Coconut oil is the latest ‘it girl’ in the food world. It has been touted as being able to:
- reduce the risk of heart disease
- speed up metabolism and increase satiety thus helping with weight loss
- reverse Alzheimer’s Disease
However, many of these claims are anecdotal. Large randomized controlled studies, the gold standard of scientific research, are still needed to prove these claims with any certainty.
Coconut oil is a largely saturated fat, 92% saturated, compared to butter which is 60% saturated or lard at 40%. Saturated fat has been a big “no no” as it can raise LDL (bad) cholesterol levels. However, the majority of fats in coconut oil are called medium chain fatty acids (MCFA). MCFA are metabolized differently than long chain fatty acids that are contained in other saturated fats like butter and animal fats. The results are that it does not raise cholesterol to the same extent as butter. One study found that although coconut oil does raise LDL it also raises HDL (the good cholesterol) at the same time.
Although some benefits exist, coconut oil is still a saturated fat which should be eaten in moderation. It may be one step up from butter; however, it does not compare to the well- studied beneficial effects of olive oil on cardiovascular health. Olive oil, by comparison, decreases total blood cholesterol, LDL cholesterol and the LDL-HDL ratio. It is high in anti-oxidants that help neutralize free radicals that can damage cells that line our blood vessels. It has also been shown to reduce blood pressure. It is clearly a better choice than coconut oil. For an interesting point by point comparison of olive oil vs coconut oil click here.
The belief that coconut oil may aid in weight loss is based upon the unique way it is metabolized in the body. Unlike long-chain fatty acids (LCFA), MCFA are absorbed into the blood stream and delivered directly to the liver to be metabolized into energy. MCFA are not stored in fat cells as readily as LCFA. This can be helpful, particularly for an endurance athlete who is looking for alternative sources of energy to keep fuelled up throughout an event.
However, to date there is no hard scientific evidence that substituting coconut oil, in particular, for other fatty acids leads to significant weight loss. Coconut oil is still a fat that contains 9 calories per gram, compared to 4 calories for protein or carbohydrates. Eating too many calories in any form will lead to weight gain be that from coconut oil, butter or lard.

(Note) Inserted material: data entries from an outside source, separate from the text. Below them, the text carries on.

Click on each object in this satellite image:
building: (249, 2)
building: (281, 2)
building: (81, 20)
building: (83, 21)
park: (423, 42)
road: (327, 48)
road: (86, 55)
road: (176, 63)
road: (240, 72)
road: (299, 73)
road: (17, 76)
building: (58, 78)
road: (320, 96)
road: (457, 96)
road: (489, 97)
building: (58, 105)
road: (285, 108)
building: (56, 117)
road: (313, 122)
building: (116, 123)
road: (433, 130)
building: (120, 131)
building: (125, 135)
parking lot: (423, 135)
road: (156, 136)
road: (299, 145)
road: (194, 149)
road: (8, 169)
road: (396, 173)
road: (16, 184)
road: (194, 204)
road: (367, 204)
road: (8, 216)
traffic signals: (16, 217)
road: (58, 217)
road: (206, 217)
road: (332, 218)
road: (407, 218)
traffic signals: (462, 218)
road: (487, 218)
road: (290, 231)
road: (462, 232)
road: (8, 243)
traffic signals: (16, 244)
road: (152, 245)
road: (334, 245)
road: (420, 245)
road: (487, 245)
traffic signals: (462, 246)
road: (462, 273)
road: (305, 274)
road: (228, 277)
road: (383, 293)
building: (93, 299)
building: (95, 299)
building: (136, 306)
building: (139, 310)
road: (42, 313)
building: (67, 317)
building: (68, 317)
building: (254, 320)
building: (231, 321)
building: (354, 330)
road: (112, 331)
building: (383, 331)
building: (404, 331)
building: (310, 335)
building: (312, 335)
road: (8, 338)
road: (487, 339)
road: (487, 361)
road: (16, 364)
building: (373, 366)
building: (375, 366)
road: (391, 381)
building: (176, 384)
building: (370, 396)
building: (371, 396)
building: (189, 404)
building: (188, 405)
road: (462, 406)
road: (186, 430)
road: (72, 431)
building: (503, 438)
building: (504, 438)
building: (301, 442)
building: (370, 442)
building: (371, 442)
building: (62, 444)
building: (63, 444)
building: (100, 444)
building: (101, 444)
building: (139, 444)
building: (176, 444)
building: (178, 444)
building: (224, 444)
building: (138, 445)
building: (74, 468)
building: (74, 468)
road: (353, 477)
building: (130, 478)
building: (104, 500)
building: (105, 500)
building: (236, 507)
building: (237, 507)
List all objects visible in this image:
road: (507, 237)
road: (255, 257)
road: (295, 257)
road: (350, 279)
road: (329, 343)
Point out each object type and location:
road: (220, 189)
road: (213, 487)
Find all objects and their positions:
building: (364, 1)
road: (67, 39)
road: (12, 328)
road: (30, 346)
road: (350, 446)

A blend of MCFA, called caprylidene, was used in a small study on Alzheimer’s patients that did show improved results on cognitive scores. This lead to the production and marketing of caprylidene as a medical food called Axona. Axona is only available by prescription and the cost can be prohibitive for some. Therefore, many have turned to coconut oil in order to save money with the hopes that its blend of MCFA will have a similar effect. Reports that coconut oil are beneficial to Alzheimer’s patients are, at this stage, purely anecdotal as no study has yet to be completed that shows coconut oil can also improve cognitive scores in Alzheimer’s patients. Studies are, however, currently been carried out the results of which should be available towards the end of 2014. So for now, watch this space.
The Bottom Line
Coconut has a wonderful flavour and there’s no problem using it occasionally, especially in place of butter or lard. However, don’t trade in your tin of extra virgin olive oil for a container of coconut oil just yet. The monounsaturated fatty acids of olive oil have again and again proven to provide superior health benefits to those of the newly popular coconut oil.
One sure fire way to get the most from your coconut oil is to spread it on your skin! Lauric acid, the primary fatty acid in coconut oil, has been proven to be an effective emollient as it smoothes the skin by filling in the spaces between skin cells.
Mensink, Zock et al. Effects of dietary fatty acids and carbohydrates on the ratio of serum total to HDL cholesterol and on serum lipids and apolipoproteins: a meta-analysis of 60 controlled trials. Am J Clin Nutr May 2003vol. 77 no. 5 1146-1155
Bondia-Pons I, Schroder H, Covas MI et al. Moderate consumption of olive oil by healthy European men reduces systolic blood pressure in non-Mediterranean participants. J Nutr. 2007 Jan;137(1):84-87. 2007. PMID:17182805. 2007.
Castaner O, Fito M, Lopez-Sabater MC et al. The effect of olive oil polyphenols on antibodies against oxidized LDL. A randomized clinical trial. Clin Nutr. 2011 Mar 2. 2011.
Covas MI, de la Torre K, Farre-Albaladejo M et al. Postprandial LDL phenolic content and LDL oxidation are modulated by olive oil phenolic compounds in humans. Free Radic Biol Med. 2006 Feb 15;40(4):608-16. Epub 2005 Oct 18. 2006. PMID:16458191. 2006.
Ruiz-Canela M and Martinez-Gonzalez MA. Olive oil in the primary prevention of cardiovascular disease. Maturitas. 2011 Mar;68(3):245-50. Epub 2011 Jan 8. 2011.